» **What is required**:
Output the listing verbatim, starting at its first line and ending at the line that contains "Dot at: (213, 313)", with both of those lines included.

» **Records provided**:

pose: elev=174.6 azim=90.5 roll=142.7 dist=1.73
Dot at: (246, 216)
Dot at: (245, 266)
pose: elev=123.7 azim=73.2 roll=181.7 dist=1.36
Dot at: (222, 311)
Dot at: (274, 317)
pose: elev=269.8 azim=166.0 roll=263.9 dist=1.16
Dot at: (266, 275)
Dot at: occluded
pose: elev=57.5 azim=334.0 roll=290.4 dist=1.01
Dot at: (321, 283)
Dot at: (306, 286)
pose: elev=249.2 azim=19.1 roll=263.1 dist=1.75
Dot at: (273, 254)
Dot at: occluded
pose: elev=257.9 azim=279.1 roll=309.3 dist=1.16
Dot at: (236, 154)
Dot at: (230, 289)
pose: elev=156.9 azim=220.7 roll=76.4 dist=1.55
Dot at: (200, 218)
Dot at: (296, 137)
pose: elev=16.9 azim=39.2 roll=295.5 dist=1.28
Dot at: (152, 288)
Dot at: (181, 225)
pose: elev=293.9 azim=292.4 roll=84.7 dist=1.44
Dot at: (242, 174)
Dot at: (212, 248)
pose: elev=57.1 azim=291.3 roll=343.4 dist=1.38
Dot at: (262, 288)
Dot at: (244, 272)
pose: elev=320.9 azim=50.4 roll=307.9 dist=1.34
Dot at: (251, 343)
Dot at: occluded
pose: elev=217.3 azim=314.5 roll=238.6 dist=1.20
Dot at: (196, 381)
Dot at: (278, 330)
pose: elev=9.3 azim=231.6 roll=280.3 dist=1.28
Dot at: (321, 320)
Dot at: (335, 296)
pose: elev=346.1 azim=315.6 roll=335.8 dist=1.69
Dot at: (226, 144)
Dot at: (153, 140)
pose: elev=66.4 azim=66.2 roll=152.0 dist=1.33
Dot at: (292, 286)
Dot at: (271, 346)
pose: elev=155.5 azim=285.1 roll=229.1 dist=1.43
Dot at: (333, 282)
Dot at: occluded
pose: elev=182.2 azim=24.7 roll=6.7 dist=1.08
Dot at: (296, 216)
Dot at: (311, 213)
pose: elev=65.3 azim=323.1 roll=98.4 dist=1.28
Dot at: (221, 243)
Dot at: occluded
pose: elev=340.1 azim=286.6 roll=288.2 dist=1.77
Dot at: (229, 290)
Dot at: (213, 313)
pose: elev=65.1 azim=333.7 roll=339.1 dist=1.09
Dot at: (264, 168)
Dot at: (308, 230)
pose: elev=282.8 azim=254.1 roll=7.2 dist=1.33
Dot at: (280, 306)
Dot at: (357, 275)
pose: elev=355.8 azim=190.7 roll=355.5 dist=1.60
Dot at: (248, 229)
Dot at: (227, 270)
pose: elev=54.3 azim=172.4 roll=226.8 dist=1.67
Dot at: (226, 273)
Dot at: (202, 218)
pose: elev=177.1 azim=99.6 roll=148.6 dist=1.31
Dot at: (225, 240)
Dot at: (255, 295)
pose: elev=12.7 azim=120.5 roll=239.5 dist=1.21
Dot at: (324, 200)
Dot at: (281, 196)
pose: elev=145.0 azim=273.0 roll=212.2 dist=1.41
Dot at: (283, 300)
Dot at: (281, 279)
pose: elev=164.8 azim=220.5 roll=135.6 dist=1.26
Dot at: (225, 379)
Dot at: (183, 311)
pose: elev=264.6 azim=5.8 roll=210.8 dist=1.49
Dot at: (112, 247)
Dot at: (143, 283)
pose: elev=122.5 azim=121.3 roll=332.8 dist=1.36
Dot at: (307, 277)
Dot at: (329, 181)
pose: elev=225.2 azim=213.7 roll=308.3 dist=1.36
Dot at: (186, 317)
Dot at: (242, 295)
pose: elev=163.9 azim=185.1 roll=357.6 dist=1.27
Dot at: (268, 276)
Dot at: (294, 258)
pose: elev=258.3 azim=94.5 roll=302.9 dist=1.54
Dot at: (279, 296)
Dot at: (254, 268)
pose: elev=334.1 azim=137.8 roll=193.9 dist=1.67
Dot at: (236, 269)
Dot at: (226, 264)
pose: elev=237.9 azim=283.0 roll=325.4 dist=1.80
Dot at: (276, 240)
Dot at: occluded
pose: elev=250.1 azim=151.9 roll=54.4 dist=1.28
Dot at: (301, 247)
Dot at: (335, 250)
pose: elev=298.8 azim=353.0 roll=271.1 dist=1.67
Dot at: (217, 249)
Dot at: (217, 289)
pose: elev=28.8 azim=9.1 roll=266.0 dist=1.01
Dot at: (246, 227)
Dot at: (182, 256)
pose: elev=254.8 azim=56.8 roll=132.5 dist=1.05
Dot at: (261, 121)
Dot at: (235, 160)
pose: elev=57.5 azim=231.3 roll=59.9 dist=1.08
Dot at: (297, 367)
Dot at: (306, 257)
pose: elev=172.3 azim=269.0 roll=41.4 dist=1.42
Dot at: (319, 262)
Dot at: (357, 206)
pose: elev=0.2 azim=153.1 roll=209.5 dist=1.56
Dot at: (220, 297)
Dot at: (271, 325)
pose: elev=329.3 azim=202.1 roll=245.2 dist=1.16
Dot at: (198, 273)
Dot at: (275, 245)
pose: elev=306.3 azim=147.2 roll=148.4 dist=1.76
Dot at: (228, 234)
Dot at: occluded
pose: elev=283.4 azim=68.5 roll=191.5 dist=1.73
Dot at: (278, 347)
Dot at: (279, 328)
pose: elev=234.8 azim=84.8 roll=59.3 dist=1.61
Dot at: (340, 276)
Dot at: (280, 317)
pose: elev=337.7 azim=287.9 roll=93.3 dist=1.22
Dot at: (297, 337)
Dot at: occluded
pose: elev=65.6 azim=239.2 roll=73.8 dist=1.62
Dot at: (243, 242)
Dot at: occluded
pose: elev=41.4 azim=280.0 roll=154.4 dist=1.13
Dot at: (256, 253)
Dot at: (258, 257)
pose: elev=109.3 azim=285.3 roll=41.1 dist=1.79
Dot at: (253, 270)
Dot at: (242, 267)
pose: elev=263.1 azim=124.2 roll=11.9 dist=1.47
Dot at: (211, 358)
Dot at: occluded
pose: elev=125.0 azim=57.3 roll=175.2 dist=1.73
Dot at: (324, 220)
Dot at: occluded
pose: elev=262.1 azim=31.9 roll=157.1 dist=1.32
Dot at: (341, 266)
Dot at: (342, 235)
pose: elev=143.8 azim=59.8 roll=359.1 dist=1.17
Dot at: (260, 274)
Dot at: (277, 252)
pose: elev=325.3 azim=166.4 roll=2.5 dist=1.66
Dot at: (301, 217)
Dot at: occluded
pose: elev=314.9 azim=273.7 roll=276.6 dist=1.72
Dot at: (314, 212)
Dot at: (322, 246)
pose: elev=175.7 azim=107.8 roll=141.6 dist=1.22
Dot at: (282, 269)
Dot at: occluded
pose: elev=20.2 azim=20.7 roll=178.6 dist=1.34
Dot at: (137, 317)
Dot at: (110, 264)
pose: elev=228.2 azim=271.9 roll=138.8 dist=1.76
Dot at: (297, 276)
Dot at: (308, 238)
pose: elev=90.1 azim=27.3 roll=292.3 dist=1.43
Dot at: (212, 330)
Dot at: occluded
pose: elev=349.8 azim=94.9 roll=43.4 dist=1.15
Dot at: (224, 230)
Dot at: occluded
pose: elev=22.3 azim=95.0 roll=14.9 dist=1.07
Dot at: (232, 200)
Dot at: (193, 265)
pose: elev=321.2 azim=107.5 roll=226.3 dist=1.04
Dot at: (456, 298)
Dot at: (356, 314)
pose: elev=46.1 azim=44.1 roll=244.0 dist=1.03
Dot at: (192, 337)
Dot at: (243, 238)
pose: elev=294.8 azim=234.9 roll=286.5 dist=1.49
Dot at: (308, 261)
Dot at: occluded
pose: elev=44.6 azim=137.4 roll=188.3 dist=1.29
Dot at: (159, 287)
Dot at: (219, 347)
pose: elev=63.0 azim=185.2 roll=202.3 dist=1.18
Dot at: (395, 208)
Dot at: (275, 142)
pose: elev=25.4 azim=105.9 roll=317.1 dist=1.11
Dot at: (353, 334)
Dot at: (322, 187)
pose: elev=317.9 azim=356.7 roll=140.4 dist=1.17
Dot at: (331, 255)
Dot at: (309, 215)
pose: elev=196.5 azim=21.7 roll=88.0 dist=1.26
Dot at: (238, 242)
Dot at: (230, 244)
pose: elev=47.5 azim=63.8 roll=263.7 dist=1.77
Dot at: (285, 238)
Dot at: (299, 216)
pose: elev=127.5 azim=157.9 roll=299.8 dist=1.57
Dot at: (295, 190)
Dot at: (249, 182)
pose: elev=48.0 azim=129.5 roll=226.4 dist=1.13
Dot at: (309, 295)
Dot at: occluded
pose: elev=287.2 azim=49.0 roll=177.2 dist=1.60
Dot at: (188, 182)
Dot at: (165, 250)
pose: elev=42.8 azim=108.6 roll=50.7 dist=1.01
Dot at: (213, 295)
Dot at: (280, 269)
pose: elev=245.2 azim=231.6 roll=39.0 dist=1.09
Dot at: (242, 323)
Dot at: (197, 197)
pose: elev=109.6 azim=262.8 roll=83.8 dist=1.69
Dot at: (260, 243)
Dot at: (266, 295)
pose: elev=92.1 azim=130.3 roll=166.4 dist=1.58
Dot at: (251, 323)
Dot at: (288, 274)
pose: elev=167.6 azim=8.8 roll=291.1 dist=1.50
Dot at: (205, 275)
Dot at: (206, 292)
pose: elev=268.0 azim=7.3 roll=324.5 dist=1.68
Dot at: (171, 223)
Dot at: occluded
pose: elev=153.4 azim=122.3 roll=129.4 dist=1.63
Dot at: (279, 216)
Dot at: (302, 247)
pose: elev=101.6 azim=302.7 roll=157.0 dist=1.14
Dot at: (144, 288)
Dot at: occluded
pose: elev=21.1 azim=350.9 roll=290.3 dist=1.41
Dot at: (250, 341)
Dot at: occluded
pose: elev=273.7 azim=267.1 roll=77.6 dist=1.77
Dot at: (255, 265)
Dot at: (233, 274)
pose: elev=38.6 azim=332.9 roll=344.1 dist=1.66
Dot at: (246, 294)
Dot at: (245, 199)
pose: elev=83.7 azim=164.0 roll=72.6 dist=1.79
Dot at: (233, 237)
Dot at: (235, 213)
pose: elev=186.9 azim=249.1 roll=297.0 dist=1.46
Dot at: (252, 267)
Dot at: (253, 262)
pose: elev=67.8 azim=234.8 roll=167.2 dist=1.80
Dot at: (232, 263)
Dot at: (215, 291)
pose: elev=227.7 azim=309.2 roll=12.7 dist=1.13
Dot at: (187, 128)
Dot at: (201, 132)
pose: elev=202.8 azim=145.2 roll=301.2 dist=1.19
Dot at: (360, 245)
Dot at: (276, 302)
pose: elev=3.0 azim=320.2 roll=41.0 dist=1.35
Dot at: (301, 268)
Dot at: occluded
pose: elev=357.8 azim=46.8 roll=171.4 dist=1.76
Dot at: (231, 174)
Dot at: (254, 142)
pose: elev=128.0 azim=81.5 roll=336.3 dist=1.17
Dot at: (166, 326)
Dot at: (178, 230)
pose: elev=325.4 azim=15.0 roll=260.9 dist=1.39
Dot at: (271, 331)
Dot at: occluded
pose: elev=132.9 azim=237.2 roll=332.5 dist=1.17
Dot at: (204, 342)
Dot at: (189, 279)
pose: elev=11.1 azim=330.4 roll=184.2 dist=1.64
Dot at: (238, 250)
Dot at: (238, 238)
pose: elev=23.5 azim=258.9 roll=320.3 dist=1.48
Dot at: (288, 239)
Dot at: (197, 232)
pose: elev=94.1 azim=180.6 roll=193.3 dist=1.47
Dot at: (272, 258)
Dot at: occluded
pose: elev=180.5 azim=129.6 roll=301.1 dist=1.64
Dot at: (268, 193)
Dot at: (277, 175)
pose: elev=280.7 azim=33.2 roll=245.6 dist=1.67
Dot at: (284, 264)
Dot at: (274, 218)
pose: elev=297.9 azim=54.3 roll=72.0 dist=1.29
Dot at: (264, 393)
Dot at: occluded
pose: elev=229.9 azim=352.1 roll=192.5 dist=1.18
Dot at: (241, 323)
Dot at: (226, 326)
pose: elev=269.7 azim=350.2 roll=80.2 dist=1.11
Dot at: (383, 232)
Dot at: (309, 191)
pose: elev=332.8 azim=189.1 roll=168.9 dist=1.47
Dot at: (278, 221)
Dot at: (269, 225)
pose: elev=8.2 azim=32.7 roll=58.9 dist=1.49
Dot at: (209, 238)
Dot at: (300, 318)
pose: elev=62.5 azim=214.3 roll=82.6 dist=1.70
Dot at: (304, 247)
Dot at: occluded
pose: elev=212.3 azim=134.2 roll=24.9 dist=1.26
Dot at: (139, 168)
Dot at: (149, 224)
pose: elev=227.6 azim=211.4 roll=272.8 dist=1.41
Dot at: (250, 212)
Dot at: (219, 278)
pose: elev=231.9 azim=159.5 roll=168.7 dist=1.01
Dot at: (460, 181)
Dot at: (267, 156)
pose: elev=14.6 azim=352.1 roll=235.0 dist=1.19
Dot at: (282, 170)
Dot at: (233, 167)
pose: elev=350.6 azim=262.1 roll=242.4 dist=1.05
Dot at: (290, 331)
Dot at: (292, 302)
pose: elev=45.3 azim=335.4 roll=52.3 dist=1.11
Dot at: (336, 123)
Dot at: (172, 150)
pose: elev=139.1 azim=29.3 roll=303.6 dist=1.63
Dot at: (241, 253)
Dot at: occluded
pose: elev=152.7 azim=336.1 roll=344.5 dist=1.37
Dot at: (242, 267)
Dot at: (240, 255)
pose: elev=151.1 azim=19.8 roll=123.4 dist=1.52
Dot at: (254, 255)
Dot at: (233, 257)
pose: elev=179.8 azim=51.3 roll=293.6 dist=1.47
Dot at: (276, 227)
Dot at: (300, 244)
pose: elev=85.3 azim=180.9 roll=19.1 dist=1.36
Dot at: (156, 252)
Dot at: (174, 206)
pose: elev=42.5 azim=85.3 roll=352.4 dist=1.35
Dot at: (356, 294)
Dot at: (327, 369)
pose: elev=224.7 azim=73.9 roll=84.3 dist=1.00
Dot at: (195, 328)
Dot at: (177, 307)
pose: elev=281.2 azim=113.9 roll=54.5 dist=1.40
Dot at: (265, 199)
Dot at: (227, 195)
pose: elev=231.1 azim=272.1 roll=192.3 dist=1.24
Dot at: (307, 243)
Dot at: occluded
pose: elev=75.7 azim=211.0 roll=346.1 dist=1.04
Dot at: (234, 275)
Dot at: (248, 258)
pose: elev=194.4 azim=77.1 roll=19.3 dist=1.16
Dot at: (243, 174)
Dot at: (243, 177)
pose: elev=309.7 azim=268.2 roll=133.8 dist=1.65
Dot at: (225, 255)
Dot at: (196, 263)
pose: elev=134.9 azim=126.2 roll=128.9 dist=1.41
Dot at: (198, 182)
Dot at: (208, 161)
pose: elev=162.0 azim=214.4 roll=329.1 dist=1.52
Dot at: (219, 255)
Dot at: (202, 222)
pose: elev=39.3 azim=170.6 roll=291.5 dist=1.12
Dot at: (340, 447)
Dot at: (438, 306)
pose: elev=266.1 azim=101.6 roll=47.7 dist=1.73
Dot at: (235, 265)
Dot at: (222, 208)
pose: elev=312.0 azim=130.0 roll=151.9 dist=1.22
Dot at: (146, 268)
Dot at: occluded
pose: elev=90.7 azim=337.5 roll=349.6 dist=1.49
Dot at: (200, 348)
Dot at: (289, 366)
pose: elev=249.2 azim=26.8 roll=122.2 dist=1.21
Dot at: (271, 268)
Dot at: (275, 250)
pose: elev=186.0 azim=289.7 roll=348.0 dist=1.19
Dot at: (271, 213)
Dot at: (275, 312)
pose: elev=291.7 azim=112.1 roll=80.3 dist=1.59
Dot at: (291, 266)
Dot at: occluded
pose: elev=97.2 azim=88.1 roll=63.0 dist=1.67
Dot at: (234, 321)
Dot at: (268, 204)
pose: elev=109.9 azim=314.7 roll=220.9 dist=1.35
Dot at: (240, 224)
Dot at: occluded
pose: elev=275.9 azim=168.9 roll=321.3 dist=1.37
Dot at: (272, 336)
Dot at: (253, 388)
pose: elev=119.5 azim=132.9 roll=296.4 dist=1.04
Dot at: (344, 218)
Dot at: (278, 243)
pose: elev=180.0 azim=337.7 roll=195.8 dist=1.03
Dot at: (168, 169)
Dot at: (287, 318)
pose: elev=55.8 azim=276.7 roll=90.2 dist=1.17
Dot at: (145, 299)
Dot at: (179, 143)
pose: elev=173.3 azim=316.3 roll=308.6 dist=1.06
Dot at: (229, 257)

» **Complete answer**:
pose: elev=174.6 azim=90.5 roll=142.7 dist=1.73
Dot at: (246, 216)
Dot at: (245, 266)
pose: elev=123.7 azim=73.2 roll=181.7 dist=1.36
Dot at: (222, 311)
Dot at: (274, 317)
pose: elev=269.8 azim=166.0 roll=263.9 dist=1.16
Dot at: (266, 275)
Dot at: occluded
pose: elev=57.5 azim=334.0 roll=290.4 dist=1.01
Dot at: (321, 283)
Dot at: (306, 286)
pose: elev=249.2 azim=19.1 roll=263.1 dist=1.75
Dot at: (273, 254)
Dot at: occluded
pose: elev=257.9 azim=279.1 roll=309.3 dist=1.16
Dot at: (236, 154)
Dot at: (230, 289)
pose: elev=156.9 azim=220.7 roll=76.4 dist=1.55
Dot at: (200, 218)
Dot at: (296, 137)
pose: elev=16.9 azim=39.2 roll=295.5 dist=1.28
Dot at: (152, 288)
Dot at: (181, 225)
pose: elev=293.9 azim=292.4 roll=84.7 dist=1.44
Dot at: (242, 174)
Dot at: (212, 248)
pose: elev=57.1 azim=291.3 roll=343.4 dist=1.38
Dot at: (262, 288)
Dot at: (244, 272)
pose: elev=320.9 azim=50.4 roll=307.9 dist=1.34
Dot at: (251, 343)
Dot at: occluded
pose: elev=217.3 azim=314.5 roll=238.6 dist=1.20
Dot at: (196, 381)
Dot at: (278, 330)
pose: elev=9.3 azim=231.6 roll=280.3 dist=1.28
Dot at: (321, 320)
Dot at: (335, 296)
pose: elev=346.1 azim=315.6 roll=335.8 dist=1.69
Dot at: (226, 144)
Dot at: (153, 140)
pose: elev=66.4 azim=66.2 roll=152.0 dist=1.33
Dot at: (292, 286)
Dot at: (271, 346)
pose: elev=155.5 azim=285.1 roll=229.1 dist=1.43
Dot at: (333, 282)
Dot at: occluded
pose: elev=182.2 azim=24.7 roll=6.7 dist=1.08
Dot at: (296, 216)
Dot at: (311, 213)
pose: elev=65.3 azim=323.1 roll=98.4 dist=1.28
Dot at: (221, 243)
Dot at: occluded
pose: elev=340.1 azim=286.6 roll=288.2 dist=1.77
Dot at: (229, 290)
Dot at: (213, 313)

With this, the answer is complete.